Aiii o café… rodo a chávena para apanhar aquela espuminha de lado a tentar que aquele shot perdure só mais uns minutos antes que alguém….

- “Mãe!!”

- “Já vou!... Ó filha, a camisola está na máquina de lavar. Usa outra! Que interessa que essa fica melhor com as calças… (Hellooo! Desde quando as calças aparecem na janela do zoom?!)

Chávena para a máquina de lavar… e ainda tinha espuma… que nervos! Coragem. Vai começar! Ligo o computador e olho para o meu horário. Saudades de me irritar por nunca ter onde estacionar em frente à escola… Saudades de andar a correr com a mala cheia de testes em dias de chuva para me abrigar no coberto… Saudades de entrar numa sala de aula com os decibéis parecidos com a bolsa de Nova Iorque.

- “Bom dia meninos.”

Só que não! Desculpem... eu vou banir as palavras “síncrona” e “assíncrona” do meu dicionário! Sorrio… são bons miúdos! Eu é que estou cansada. Passou meia hora. Ativei e desativei o som trinta vezes, cinco alunos caíram e entraram novamente ao ritmo do hip hop, sei de cor o rabo dos gatos de pelo menos dois dos meus alunos e há um que tem um irmão que aparece no canto inferior esquerdo a fazer “Éhhh Éhhh” e lá sai o catraio…

Entreguei os trabalhos, agendei tarefas, sorri, gritei ou melhor falei alto.
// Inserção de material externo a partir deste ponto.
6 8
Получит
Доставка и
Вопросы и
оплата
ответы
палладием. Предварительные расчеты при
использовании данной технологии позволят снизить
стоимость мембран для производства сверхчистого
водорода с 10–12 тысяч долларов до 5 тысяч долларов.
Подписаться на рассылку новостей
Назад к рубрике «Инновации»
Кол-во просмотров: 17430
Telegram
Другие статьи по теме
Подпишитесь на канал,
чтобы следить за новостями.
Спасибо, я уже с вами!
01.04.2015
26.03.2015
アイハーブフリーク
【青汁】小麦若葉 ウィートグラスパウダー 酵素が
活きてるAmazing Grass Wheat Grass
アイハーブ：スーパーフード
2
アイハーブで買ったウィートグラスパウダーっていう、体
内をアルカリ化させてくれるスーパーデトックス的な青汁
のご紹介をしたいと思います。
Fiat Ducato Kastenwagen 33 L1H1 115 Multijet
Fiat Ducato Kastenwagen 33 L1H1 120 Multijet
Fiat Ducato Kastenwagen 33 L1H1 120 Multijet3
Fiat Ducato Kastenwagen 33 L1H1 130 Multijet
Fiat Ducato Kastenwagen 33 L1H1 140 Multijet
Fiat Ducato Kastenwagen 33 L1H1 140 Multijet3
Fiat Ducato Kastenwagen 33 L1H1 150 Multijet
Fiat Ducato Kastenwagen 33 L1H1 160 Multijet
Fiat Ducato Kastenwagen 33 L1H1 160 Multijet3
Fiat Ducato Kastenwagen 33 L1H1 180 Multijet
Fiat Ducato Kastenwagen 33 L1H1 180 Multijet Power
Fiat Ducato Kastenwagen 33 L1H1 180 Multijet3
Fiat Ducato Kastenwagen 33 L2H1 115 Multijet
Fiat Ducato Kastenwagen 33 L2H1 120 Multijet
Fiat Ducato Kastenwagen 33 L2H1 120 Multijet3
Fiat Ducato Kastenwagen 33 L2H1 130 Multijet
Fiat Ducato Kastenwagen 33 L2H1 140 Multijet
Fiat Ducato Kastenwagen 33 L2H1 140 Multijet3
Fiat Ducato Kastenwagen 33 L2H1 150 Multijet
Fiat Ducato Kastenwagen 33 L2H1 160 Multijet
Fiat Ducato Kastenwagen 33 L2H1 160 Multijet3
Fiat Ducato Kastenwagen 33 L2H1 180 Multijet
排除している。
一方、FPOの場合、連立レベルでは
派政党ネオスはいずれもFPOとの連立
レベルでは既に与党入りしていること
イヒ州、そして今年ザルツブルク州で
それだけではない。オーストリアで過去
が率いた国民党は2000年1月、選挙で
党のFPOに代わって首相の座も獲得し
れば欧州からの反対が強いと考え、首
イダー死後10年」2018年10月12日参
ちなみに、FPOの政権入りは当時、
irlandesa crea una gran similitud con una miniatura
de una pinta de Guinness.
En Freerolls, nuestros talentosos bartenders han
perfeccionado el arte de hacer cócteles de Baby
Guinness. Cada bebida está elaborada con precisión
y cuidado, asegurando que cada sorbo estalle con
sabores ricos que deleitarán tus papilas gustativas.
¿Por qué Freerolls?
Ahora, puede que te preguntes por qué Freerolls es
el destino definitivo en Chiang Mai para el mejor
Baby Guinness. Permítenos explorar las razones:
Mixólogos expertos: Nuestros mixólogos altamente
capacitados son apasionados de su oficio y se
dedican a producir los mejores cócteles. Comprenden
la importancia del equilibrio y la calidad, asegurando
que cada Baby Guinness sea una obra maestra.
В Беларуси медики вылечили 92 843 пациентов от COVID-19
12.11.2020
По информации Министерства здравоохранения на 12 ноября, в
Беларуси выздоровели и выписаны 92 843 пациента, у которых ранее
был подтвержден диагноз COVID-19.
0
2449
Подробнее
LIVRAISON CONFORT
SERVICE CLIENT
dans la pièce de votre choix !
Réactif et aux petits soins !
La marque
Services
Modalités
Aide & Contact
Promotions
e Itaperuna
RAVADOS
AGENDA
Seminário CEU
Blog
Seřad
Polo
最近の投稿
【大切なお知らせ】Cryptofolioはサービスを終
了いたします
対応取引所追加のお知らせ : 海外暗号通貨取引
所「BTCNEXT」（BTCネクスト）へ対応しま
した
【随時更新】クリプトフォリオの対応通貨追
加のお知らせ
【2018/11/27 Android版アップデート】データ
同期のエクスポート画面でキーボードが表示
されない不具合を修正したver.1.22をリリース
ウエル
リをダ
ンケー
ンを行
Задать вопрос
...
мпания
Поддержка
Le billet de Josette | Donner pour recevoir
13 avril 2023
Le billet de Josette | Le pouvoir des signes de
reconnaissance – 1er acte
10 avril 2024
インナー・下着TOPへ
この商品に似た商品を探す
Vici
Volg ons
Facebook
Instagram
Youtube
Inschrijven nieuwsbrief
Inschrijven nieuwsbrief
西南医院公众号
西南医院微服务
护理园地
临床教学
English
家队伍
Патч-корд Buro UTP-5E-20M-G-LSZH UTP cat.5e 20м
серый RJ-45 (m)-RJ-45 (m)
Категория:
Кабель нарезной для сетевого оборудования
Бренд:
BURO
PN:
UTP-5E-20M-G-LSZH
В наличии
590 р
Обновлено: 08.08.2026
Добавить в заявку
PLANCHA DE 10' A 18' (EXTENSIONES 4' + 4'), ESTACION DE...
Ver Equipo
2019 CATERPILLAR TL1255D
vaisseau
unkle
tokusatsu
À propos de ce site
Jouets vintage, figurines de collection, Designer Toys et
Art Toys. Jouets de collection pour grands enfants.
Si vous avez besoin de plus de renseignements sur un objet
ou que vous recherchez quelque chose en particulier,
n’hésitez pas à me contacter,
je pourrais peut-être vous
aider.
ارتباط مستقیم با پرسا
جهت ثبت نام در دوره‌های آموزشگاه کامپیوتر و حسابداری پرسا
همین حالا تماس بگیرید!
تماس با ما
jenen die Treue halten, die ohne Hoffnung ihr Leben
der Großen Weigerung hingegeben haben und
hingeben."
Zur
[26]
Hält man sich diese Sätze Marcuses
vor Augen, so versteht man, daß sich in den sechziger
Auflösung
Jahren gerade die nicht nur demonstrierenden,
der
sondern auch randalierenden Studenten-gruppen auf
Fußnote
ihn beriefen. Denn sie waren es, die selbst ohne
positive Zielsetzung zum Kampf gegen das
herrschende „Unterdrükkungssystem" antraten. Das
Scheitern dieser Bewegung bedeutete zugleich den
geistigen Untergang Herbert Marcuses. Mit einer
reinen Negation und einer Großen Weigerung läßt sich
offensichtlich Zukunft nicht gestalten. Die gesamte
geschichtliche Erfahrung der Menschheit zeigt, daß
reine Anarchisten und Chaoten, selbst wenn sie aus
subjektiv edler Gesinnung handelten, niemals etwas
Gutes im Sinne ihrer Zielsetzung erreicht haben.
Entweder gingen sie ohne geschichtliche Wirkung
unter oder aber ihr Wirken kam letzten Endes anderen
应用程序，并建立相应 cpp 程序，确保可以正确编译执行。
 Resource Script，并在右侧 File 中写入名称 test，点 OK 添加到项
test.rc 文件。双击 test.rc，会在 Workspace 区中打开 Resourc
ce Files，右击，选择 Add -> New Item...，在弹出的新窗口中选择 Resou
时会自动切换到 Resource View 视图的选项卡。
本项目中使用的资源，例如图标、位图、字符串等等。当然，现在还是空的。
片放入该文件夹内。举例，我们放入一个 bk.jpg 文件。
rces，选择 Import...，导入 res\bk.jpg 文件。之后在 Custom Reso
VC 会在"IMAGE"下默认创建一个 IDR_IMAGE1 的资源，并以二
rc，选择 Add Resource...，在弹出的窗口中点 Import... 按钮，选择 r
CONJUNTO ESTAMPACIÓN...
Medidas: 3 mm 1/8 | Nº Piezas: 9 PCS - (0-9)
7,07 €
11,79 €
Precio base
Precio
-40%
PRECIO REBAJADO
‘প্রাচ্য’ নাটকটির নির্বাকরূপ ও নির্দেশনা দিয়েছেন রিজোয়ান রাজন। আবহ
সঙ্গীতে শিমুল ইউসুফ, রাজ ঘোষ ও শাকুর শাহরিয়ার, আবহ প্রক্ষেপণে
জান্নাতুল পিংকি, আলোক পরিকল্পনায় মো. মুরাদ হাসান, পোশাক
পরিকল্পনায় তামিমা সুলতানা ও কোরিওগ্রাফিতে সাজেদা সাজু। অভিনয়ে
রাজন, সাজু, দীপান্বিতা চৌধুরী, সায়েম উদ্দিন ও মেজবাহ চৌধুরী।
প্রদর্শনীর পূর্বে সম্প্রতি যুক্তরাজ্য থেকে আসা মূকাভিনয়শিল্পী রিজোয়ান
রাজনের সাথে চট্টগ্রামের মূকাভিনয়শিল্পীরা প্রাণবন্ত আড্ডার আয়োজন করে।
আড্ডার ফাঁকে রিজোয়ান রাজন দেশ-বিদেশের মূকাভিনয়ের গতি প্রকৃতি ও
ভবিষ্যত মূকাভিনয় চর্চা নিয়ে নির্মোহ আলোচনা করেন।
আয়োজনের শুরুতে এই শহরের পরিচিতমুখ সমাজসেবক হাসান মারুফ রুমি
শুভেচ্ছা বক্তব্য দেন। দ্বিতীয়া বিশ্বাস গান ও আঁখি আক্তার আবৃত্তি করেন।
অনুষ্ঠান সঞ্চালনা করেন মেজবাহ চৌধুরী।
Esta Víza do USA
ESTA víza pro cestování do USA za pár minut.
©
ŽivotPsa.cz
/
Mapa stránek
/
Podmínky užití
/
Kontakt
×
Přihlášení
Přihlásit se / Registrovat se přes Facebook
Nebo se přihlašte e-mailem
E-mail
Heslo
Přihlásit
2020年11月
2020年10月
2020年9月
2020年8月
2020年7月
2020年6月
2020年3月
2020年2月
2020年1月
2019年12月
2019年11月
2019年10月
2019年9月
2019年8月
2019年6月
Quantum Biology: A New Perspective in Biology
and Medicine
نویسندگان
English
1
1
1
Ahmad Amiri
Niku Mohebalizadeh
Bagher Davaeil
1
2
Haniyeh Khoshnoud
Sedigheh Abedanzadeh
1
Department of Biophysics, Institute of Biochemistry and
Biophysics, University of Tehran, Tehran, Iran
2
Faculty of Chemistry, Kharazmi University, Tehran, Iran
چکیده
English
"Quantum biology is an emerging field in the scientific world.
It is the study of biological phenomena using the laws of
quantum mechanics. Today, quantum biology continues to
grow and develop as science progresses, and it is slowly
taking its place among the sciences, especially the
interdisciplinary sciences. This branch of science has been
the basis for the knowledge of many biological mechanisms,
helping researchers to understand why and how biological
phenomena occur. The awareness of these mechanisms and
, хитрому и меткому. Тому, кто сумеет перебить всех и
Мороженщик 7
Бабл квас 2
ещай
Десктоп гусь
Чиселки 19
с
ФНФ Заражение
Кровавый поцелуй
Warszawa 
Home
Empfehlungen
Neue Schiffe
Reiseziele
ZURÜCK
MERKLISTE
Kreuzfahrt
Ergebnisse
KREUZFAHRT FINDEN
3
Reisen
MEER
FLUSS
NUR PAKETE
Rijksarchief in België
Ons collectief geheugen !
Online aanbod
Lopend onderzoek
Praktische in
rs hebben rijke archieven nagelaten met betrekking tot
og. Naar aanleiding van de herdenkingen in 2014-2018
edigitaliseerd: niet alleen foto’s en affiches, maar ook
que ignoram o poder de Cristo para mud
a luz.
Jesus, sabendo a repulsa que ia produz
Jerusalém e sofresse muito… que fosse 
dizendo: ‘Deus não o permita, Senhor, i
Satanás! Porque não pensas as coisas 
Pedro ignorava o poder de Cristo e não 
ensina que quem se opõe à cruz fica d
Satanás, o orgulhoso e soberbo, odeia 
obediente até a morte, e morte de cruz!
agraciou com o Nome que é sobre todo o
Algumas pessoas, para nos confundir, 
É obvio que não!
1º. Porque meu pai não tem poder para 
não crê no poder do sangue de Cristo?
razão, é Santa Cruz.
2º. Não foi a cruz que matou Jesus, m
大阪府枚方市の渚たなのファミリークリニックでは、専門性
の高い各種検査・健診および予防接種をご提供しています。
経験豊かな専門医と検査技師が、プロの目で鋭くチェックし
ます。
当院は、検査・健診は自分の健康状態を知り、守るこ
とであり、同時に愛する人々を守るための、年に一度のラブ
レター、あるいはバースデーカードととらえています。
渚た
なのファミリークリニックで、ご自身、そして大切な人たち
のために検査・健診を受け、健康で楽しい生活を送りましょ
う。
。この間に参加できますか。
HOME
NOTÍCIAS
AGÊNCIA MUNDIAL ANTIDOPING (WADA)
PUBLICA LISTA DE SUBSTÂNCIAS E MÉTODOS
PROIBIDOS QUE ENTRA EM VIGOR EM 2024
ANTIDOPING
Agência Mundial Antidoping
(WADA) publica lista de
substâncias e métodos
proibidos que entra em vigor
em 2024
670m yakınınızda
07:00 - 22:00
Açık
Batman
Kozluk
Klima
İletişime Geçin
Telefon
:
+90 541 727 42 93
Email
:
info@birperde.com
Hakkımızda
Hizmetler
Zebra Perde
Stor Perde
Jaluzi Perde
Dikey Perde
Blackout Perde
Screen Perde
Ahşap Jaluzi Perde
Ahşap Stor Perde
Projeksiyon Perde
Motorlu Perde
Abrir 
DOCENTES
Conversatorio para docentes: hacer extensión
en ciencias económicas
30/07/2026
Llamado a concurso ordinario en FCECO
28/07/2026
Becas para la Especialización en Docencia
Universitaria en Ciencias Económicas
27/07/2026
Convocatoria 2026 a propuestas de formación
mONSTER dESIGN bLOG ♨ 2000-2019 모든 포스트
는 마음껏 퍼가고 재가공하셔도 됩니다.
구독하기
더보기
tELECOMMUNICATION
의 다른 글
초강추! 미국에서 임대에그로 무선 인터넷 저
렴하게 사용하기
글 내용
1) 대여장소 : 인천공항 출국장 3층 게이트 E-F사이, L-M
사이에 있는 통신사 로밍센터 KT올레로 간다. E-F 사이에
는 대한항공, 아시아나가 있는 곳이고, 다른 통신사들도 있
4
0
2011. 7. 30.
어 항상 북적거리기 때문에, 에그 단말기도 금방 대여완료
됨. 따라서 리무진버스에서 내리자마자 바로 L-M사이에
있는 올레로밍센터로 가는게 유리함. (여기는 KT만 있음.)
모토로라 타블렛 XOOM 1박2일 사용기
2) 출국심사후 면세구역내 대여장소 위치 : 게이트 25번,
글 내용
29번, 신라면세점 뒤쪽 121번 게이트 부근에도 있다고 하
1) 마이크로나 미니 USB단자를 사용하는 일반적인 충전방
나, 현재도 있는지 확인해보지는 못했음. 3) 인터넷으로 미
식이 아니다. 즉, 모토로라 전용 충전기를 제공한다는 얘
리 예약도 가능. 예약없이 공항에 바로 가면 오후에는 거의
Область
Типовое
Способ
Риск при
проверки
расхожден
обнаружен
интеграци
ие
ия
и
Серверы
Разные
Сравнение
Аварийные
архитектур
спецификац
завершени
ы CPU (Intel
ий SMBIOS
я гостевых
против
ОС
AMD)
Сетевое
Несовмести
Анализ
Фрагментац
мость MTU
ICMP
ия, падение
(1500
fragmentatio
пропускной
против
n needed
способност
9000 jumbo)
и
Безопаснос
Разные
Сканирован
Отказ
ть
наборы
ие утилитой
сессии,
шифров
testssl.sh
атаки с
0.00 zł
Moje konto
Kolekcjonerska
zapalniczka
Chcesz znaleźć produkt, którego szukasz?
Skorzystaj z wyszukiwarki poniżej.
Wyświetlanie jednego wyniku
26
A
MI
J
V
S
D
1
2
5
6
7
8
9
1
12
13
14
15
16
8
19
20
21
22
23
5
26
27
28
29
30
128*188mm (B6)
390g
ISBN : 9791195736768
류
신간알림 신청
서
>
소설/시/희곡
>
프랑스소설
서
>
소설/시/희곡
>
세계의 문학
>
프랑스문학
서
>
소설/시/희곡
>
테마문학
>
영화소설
Eu não grito! Ouvi um pai lá do fundo a resmungar um “chiça!” É para mim? O meu filho grita “mãe, a minha aula já acabou”… E agora? Chiça!! “A tua irmã que te ajude que a mãe já vai”… ou não! Tenho 10 minutos para entrar noutra. Preciso de ir à casa de banho. Tenho saudades dos livros de ponto. Vou atar o cabelo. Ninguém aguenta este look… sai fora do ecrã. Fica estranho.

- “Filha ajuda por favor o teu irmão que acabou a aula dele”… silêncio… daqueles, os de adolescente, os silêncios do revirar de olhos!

- “O que vamos almoçar mãe?”

Almoçar? Como assim. Tenho aulas até as 13h10! Micro-ondas. Plim….

Tudo comido. A louça vai ter de esperar! Sento-me. Preciso mesmo de mais calças de fato treino… comi demais e estas apertam-me a barriga. Deixa-me ver se descubro aquela aula de yoga que me enviaram por whats up… tenho de experimentar! Olha… está a falar o Marcelo.  Prepara-se o fim do confinamento e eu ouço estas palavras como uma melodia que me chega aos ouvidos. Tenho de ir. Mais um shot de café. Mas agora aproveitei a espuminha toda!

- “Boa tarde meninos.”

Descobri que ainda gosto de ser professora. Apesar de tudo. Acima de tudo! E são bons meninos. Mas estou cansada. Fim de tarde.. finalmente!

- “Mãe, o que vamos jantar?”

Jantar? Como assim? E a aula de yoga ou o treino Hiit de 20 minutos que a colega de Educação Física me enviou? Pratos na mesa. Tudo comido. Louça para a máquina… já não cabe! Vou lavar a panela à mão… Preciso de arranjar estas unhas… e silêncio… Preciso de silêncio. Já sei!! Vou à casa de banho. Agendo o relógio… Amanhã é mais um dia. Dos tais. Do confinamento. E rezo para mim em jeito de oração… “Confia. É lento… mas está quase quase a terminar”.